Here’s an illustration why. In statistics, we typically use intervals to quantify the accuracy of estimates. Basically, instead of saying ‘the real score is X’, we say ‘our best guess of the real score is X, but it could easily be somewhere in the interval [Y, Z]’.

(The interval [Y, Z] typically used is called a 95% confidence interval, and has an exact definition, but that’s not really important here. The main thing is that it quantifies the uncertainty in the ‘estimate’ of the mean score. Short intervals are good, since that means the estimate is quite certain.)

Here is some math. A good approximation to the confidence interval is: (average score) ± (2 times the standard deviation) / √(number of votes). So for The Grown-Up Detective Agency, with 85 votes, an average score of 8.25 and a standard deviation of 1.35, the confidence interval 8.25 ± 2 × 1.35 / √85 = [7.96, 8.54]. In other words, the uncertainty (also called the ‘margin of error’) in the 8.25 score is about ±0.29.
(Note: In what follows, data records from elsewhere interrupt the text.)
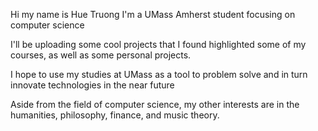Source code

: Hi my name is Hue Truong
I'm a UMass Amherst student focusing on computer science

I'll be uploading some cool projects that I found highlighted some of my courses,
as well as some personal projects.

I hope to use my studies at UMass as a tool to problem solve and in turn innovate technologies in the near future

Aside from the field of computer science, my other interests are in the humanities, philosophy, finance, and music theory.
So the two-digit (i.e., 0.01) precision is entirely ‘fake’! And this was for a game with very many votes.

The calculation demonstrates the inherent uncertainty in the scores (and, consequently, the rankings). Also note that these calculations are based on an assumption that the scores for a game is a simple random sample of the possible scores, i.e., that all judges used the randomiser to select which game to play and judge. Something which obviously isn’t true! So in the real world, the uncertainty in what the ‘real score’ (e.g., the score a game would have gotten if all the judges – or all ‘typical IF players’ – played the game) is, is even greater.

In the end, I don’t think the odd outlier really matters. Just averaging the ratings gives quite reasonable estimates of the quality of the game. (For example, the top 10 games are probably pretty good games.) We should just be aware of the inherent uncertainty in the scores. (Even for a game with a hundred votes and a very low standard deviation of 1, the margin of error would be ±0.20.)

And even if the two decimals are ‘fake’, reporting the average to two decimals is reasonable, as it avoids having too many ties.